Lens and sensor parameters
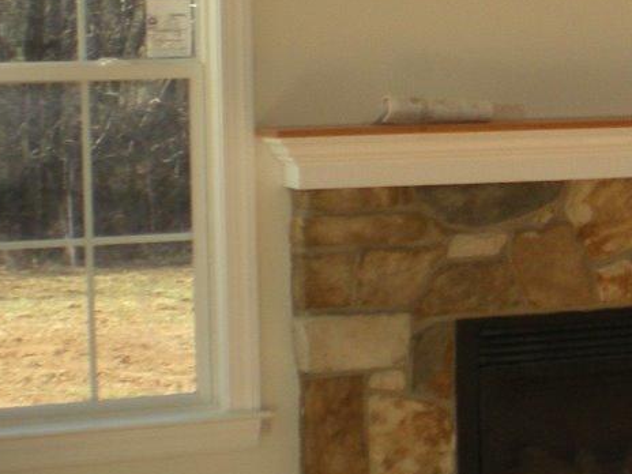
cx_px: 763
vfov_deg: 12.5
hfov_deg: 16.0
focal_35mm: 118
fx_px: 2154
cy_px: 97
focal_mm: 6.3
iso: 89
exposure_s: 1/223
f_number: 3.1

▸ **EXERCISE GOAL**
Transcribe the data verbatim. No picture belongs in the result.

▸ **WRITTEN ANSWER**
cx_px: 763
vfov_deg: 12.5
hfov_deg: 16.0
focal_35mm: 118
fx_px: 2154
cy_px: 97
focal_mm: 6.3
iso: 89
exposure_s: 1/223
f_number: 3.1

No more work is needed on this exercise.